**Document section**.

Tue, 20 May 2003

Second awakening needed

For Indonesia, the turn of the past century was a time of momentous importance. It was a time when the first stone was laid of an organized movement that would eventually lead the nation towards national independence.

However, when a group of Javanese medical students founded the country's first modern-based organization, Boedi Oetomo, on May 20, 1908, they could not have imagined that decades later that particular day would be recorded in Indonesian history books as National Awakening Day.

Boedi Oetomo was originally designed to help improve the lot of the Javanese people through education. Mas Ngabehi Wahidin Soedirohoesodo, a Javanese medical doctor and a prolific writer, had by that date already been campaigning for a couple of years to raise funds from the more privileged members of the Javanese community to help finance the education of the less-privileged Javanese youths. He strongly believed that under the hardships of colonialist rule in what was then called the Dutch East Indies, the life and welfare of the common Javanese could be improved only through education.

**Task list**.
(a) Return, copied verbatim, the part of the editorial on National Awakening Day that opens with the words containing "For Indonesia, the" and closes with "towards national independence.".
(b) Resume the editorial on National Awakening Day, continuing on from its final sentence.
The records are not required for this work.

**Input data**.
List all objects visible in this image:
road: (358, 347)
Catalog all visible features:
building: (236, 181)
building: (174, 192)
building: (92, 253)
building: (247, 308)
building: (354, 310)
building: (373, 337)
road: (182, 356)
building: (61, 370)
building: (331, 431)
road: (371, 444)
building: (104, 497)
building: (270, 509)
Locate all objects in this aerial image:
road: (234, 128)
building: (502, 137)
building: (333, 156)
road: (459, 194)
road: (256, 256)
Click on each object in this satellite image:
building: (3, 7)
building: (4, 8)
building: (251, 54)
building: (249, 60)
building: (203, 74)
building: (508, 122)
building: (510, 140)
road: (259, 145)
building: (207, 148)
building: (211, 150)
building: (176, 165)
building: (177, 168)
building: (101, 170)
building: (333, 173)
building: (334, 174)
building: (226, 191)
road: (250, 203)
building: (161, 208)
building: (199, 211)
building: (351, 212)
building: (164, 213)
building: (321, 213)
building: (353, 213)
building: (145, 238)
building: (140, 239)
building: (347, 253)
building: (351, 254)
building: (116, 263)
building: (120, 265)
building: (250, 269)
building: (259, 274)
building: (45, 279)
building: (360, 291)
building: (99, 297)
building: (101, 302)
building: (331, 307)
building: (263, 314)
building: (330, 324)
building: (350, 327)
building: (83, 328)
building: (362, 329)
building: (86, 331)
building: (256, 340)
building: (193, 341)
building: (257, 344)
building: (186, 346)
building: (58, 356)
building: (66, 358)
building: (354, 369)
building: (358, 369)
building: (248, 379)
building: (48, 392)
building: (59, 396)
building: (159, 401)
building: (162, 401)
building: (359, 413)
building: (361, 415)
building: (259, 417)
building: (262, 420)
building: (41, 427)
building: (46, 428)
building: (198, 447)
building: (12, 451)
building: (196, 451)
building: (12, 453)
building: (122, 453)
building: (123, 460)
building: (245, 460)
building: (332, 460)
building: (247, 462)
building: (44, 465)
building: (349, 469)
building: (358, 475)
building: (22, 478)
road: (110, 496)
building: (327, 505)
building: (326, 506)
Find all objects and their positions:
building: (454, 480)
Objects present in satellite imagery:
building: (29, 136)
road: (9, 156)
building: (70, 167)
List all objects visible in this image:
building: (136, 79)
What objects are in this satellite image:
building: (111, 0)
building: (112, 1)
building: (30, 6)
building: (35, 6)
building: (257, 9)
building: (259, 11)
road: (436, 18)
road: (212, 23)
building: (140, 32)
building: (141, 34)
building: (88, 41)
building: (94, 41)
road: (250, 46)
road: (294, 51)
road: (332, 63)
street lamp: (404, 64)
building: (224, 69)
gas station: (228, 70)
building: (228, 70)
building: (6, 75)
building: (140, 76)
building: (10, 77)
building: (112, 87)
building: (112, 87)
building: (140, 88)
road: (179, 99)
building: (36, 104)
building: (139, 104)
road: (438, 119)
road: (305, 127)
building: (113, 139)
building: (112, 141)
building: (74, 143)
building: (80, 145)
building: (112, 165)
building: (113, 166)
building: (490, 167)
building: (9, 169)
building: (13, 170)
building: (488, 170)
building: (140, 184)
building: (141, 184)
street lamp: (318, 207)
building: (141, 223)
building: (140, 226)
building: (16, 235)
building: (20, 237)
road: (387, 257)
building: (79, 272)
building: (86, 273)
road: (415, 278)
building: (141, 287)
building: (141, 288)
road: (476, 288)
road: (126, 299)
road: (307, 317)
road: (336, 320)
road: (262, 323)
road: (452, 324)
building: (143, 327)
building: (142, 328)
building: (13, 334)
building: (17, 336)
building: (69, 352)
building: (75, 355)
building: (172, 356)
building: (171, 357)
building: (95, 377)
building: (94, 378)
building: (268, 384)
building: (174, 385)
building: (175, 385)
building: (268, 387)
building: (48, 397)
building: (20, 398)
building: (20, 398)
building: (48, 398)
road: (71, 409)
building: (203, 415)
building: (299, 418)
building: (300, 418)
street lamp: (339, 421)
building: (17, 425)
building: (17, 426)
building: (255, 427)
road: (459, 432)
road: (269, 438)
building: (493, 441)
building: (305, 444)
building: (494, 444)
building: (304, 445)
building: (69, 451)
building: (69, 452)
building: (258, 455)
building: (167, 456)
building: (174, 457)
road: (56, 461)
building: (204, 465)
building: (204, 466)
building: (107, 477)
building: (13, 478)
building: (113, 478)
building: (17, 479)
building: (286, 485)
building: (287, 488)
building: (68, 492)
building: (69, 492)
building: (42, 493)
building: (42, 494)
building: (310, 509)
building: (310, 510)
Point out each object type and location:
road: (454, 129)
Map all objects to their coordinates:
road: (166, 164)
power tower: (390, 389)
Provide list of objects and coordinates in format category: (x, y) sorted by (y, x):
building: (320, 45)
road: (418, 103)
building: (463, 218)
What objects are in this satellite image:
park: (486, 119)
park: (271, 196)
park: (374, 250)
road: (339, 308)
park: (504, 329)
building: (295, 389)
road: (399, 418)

**Responses per task**.
(a)
For Indonesia, the turn of the past century was a time of momentous importance. It was a time when the first stone was laid of an organized movement that would eventually lead the nation towards national independence.

(b)
The idea was expanded after he met and discussed the idea with R. Soetomo, a student of STOVIA, a medical school for indigenous people. Together with other STOVIA students, they founded Boedi Oetomo, a student organization aiming to promote progress among the indigenous population in the East Indies without, however, antagonizing the Dutch colonial rulers. But their leaders quickly realized that the fate of the Javanese was closely intertwined with those of all the other oppressed peoples throughout the East Indies.

Boedi Oetomo, with branches in several cities in Java, soon became a meeting place for students from different ethnic, cultural, political, as well as religious backgrounds. In a way, they represented a miniature collection of the exceedingly diverse indigenous population of the East Indies, which contained some 17,000 islands and had more than 250 distinct languages and dialects. Nevertheless they realized they had something in common: they were being oppressed by colonial rule.

Boedi Oetomo never grew into a political organization. It did, however, generate the beginnings of a nation-building process. Other organizations later emerged from this process, culminating in the gathering of youths from all corners of the archipelago in Jakarta on October 28, 1928. In that meeting, they made the historic Youth Pledge: One Country, One Nation, One Language: Indonesia.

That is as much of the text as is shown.